Unable to get HAproxy to work with Nextcloud

[tomclewes]

Before proceeding, I would like to point out that if I do not use HAproxy and simply NAT port 443 to my Nextcloud server, I get the Nextcloud splash page as expected which confirms my Nextcloud server is up and reachable.

For sake of troubleshooting, I have disabled HA and I am currently using a standalone firewall with the following details:

OPNsense 20.1.6-amd64
WAN IP = 192.168.10.1 (Sat behind ISP router with port 80 / 443 forwarded to WAN IP of OPnsense firewall).

Steps to setup:
1. Ensure no firewall rules exist for port 443 on WAN interface
2. Install HAproxy plugin
3. Add 'Real Server' with the IP of Nextcloud server (192.168.66.1)
4. Create back-end pool and include the above Nextcloud server
5. Create front-end and listen on 192.168.10.1:443
6. Set Default Backend Pool to one created in step 4
7. Click apply and test syntax
8. Confirm no syntax issues are present
9. Enable HAproxy
10. Setup rule on WAN interface with following settings:
Source = Any
Port = *
Destination = WAN interface (192.168.10.1)
Port = 443 (HTTPS)

Unfortunately the above does not work and the logs simply say backend started.
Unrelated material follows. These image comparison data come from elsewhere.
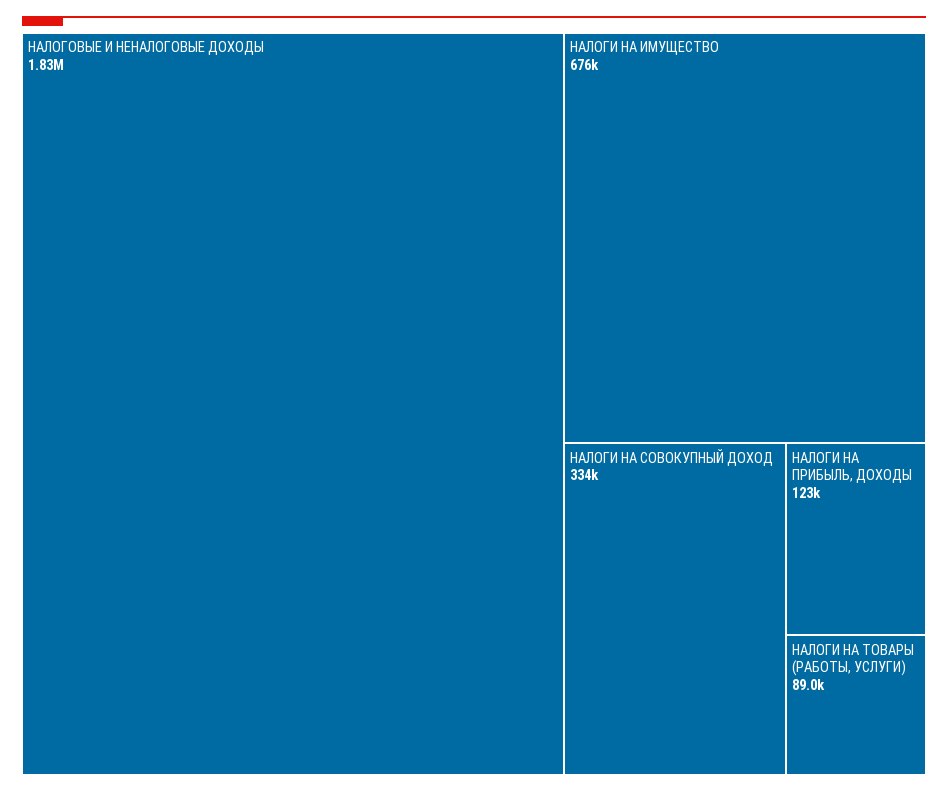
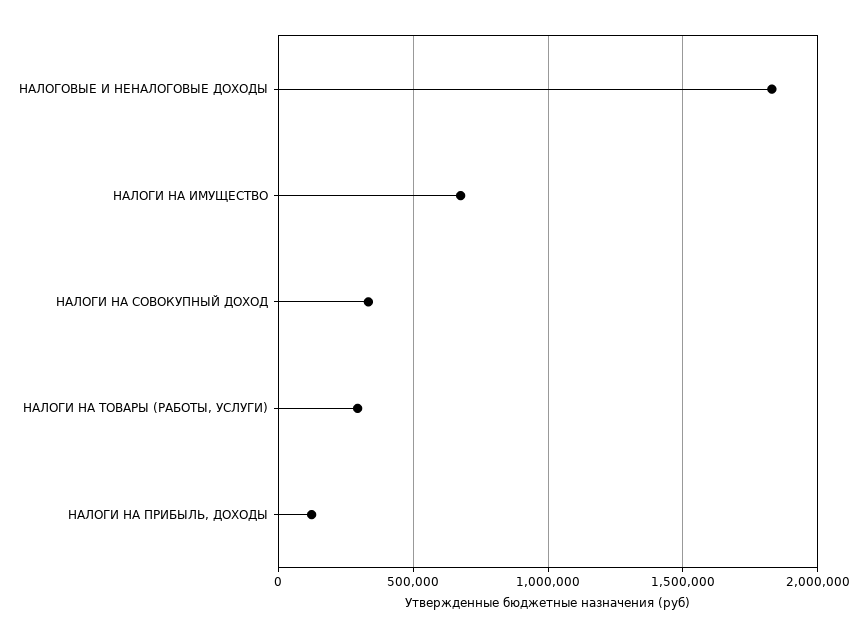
НАЛОГИ НА ТОВАРЫ (РАБОТЫ, УСЛУГИ): 89000 -> 300000

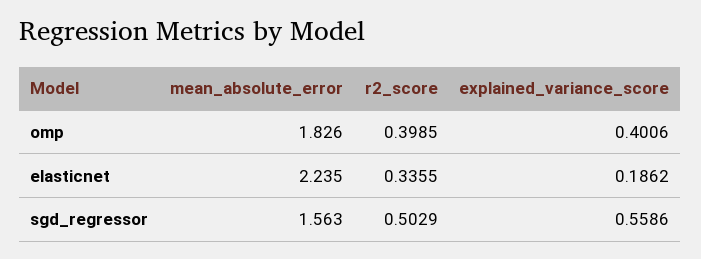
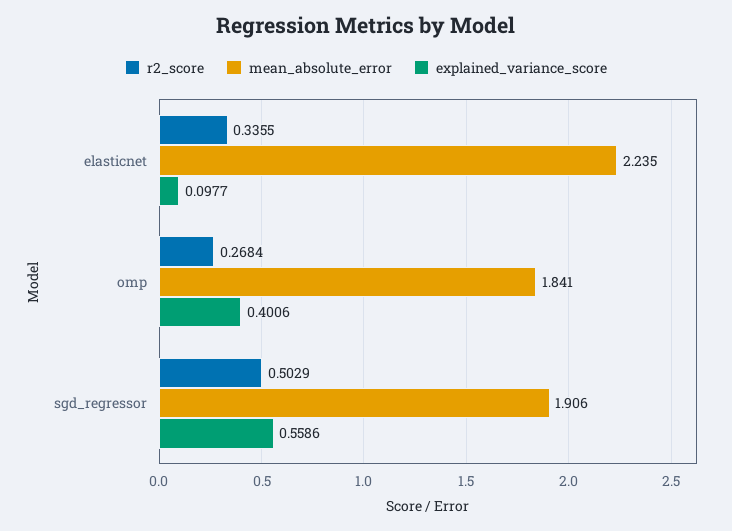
mean_absolute_error, omp: 1.826 -> 1.841
r2_score, omp: 0.3985 -> 0.2684
explained_variance_score, elasticnet: 0.1862 -> 0.0977
mean_absolute_error, sgd_regressor: 1.563 -> 1.906

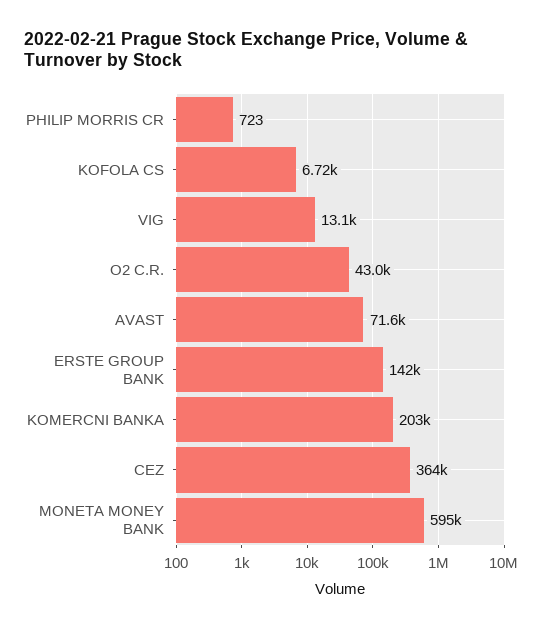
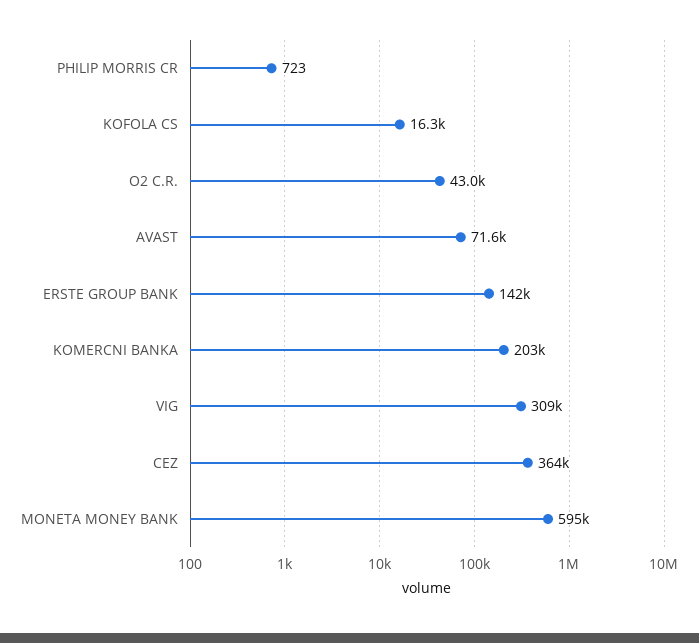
KOFOLA CS: 6720 -> 16300
VIG: 13100 -> 309000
I have referred to the documentation but still not getting anywhere. Either the documentation is wrong or I am missing something blatently obvious.

[Taomyn]

The way I was told to use HAProxy was to have it listen on 127.0.0.1 with it's own ports not 80 or 443, e.g. use 3456 and 3457, this stops it getting interfered with by any other local services on the firewall - I have Nextcloud working fine through HAproxy so I know this works. I then have a NAT set to forward WAN 80/443 to 127.0.0.1 3456/3457.



After that it should then proxy correctly to your internal Nextcloud server, I would also recommend enabling "X-Forwarded-For header" for the public server setting so that the original IP is sent to the internal server as well.